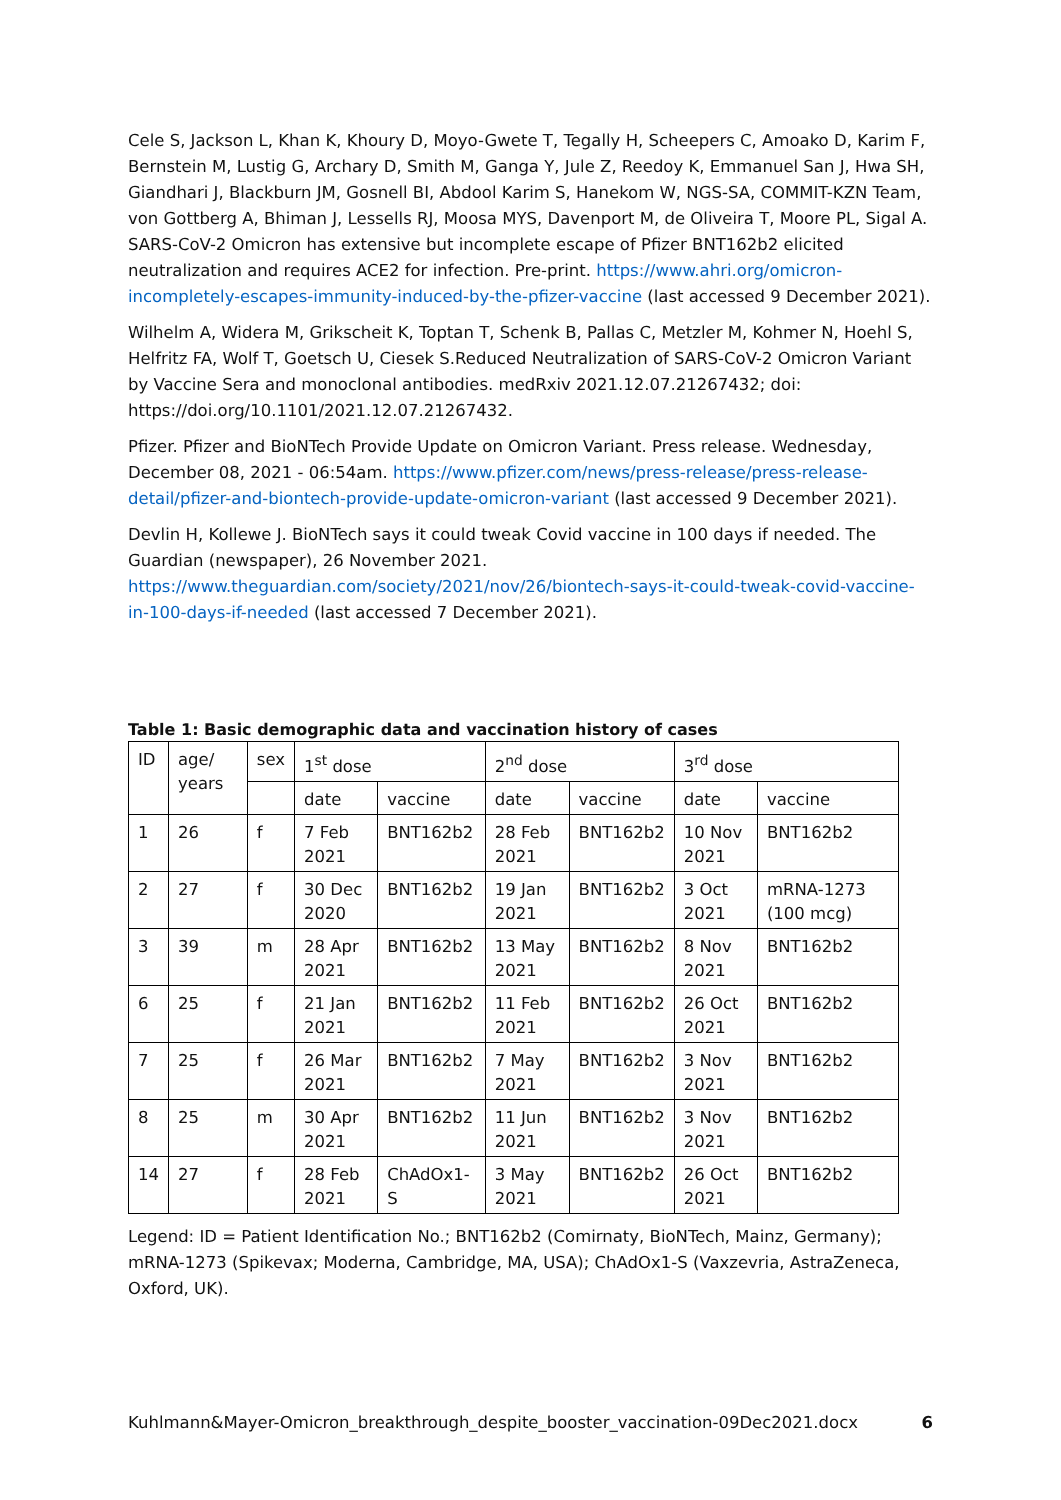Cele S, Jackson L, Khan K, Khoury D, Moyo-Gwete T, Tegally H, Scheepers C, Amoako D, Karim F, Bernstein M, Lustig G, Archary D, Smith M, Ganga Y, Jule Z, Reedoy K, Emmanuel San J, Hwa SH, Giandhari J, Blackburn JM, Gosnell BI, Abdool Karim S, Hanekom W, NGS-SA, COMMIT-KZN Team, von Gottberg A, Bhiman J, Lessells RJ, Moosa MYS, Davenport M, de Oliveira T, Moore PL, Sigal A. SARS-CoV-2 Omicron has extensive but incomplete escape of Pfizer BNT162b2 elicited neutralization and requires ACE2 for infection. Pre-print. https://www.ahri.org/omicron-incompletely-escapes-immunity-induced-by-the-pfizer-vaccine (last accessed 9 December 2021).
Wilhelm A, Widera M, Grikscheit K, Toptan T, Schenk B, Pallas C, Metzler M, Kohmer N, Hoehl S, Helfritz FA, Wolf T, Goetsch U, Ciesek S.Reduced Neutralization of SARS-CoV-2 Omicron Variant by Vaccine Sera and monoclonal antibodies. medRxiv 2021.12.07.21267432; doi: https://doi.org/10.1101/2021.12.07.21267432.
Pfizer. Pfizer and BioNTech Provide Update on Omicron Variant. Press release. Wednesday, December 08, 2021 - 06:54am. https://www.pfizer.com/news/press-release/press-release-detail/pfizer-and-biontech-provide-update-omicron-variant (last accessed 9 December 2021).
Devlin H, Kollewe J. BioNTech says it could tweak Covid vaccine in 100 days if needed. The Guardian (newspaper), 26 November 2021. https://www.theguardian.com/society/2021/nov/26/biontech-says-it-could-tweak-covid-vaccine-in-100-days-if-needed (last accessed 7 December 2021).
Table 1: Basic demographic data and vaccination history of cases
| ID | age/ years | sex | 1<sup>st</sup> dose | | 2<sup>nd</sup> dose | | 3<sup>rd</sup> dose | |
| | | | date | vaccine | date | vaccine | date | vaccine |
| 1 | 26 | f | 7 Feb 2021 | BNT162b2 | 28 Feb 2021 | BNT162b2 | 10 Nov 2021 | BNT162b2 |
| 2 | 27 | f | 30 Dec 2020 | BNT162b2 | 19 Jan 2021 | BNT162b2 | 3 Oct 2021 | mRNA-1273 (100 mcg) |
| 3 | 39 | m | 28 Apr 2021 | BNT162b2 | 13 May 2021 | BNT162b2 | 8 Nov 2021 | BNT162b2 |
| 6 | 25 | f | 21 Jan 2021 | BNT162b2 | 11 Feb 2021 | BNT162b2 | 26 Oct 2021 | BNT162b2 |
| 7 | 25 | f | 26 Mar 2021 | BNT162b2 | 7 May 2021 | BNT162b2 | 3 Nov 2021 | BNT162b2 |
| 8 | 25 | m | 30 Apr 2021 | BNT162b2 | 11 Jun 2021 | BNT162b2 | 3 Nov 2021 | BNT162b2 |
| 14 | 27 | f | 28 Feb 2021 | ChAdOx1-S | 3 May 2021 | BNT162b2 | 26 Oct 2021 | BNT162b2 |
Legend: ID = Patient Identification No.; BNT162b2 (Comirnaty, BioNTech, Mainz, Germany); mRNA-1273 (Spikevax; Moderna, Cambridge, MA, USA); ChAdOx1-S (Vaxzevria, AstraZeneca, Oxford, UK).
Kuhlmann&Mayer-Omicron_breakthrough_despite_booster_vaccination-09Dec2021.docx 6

----

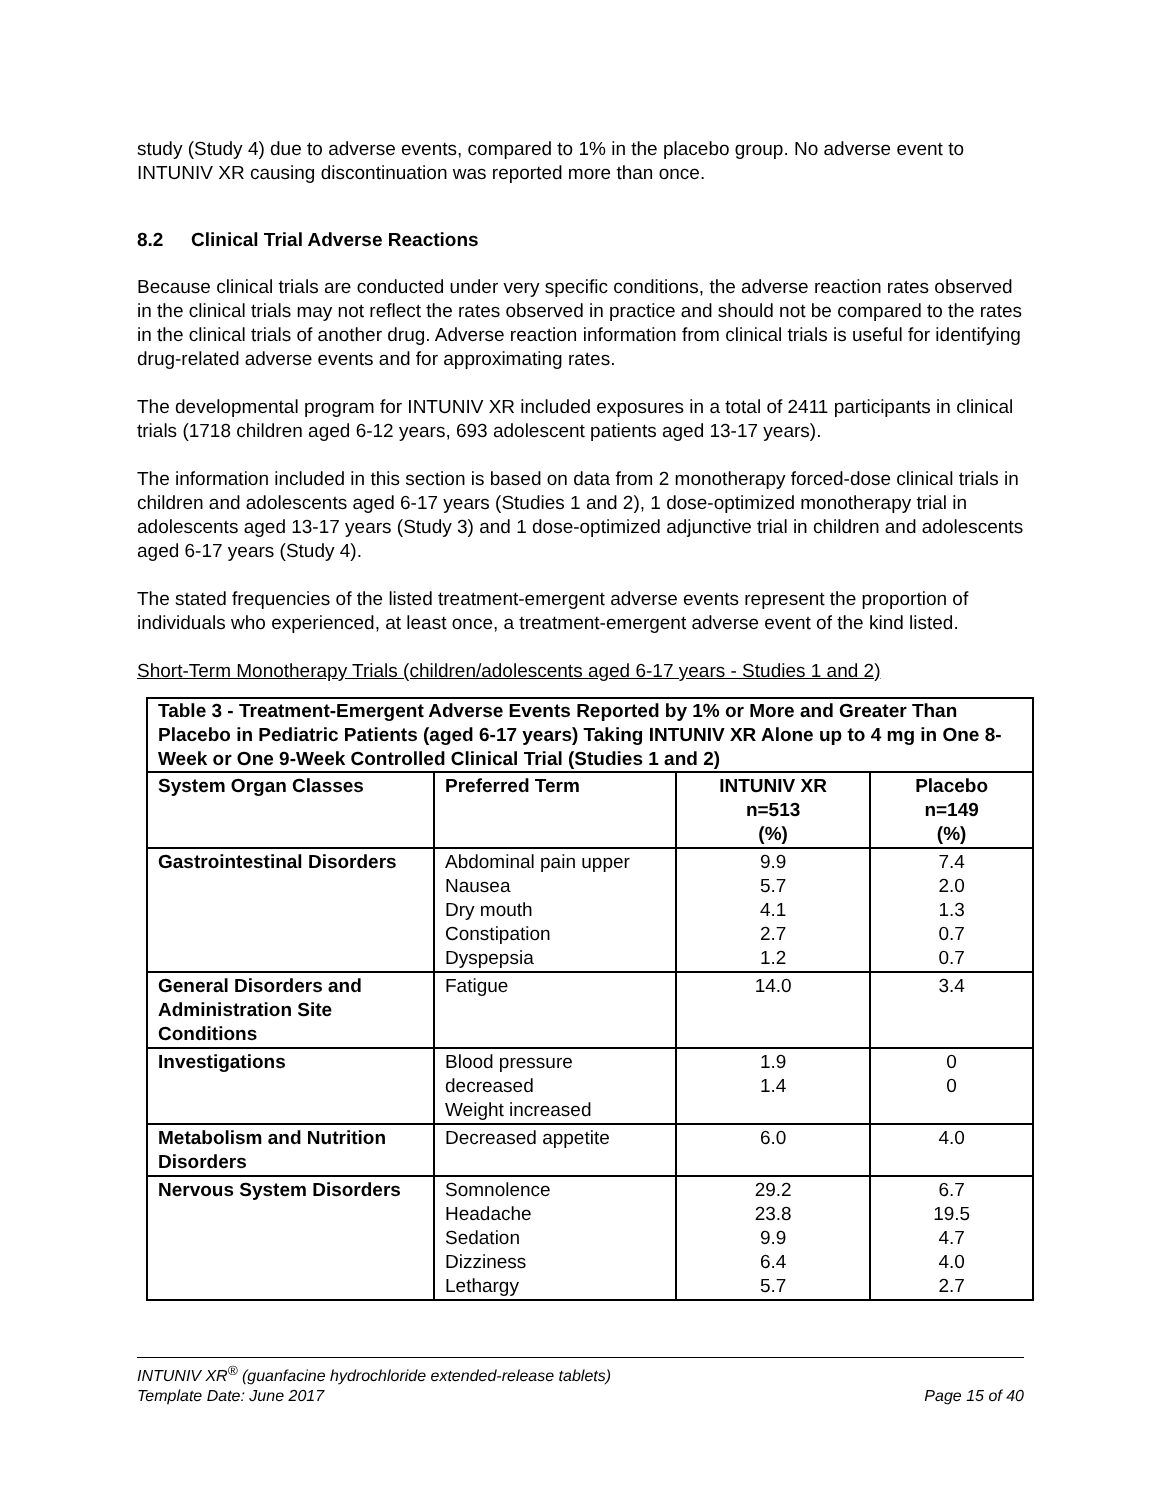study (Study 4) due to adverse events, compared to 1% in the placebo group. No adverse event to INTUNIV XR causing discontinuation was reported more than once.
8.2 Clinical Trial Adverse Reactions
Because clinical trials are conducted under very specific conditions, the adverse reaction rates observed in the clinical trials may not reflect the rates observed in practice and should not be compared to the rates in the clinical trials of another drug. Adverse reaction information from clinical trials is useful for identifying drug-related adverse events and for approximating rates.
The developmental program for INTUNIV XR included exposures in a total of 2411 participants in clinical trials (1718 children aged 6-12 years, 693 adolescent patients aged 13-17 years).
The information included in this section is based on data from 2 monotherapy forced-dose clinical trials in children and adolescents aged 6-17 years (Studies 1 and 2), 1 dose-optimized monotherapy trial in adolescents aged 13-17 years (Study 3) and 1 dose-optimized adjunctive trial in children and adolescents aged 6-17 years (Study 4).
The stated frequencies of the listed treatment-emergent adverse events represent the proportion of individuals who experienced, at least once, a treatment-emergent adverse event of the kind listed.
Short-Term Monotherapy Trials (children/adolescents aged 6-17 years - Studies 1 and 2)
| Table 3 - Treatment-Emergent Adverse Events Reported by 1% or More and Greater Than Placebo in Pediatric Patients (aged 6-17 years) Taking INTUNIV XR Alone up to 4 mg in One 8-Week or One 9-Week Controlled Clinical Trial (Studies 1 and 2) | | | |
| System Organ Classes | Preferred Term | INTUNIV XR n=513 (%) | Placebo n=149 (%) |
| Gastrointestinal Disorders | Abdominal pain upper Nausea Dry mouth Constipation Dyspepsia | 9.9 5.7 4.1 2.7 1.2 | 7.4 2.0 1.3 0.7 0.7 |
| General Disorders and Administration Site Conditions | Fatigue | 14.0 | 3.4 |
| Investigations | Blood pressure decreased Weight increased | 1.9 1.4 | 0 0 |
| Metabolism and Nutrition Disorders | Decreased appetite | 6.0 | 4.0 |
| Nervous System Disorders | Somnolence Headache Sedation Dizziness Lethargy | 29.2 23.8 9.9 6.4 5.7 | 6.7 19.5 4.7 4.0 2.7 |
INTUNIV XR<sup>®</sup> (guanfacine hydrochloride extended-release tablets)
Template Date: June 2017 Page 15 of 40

----

Exercise:
Find every line above where the word "included" occurs, and copy that line.

Result:
The developmental program for INTUNIV XR included exposures in a total of 2411 participants in clinical trials (1718 children aged 6-12 years, 693 adolescent patients aged 13-17 years).
The information included in this section is based on data from 2 monotherapy forced-dose clinical trials in children and adolescents aged 6-17 years (Studies 1 and 2), 1 dose-optimized monotherapy trial in adolescents aged 13-17 years (Study 3) and 1 dose-optimized adjunctive trial in children and adolescents aged 6-17 years (Study 4).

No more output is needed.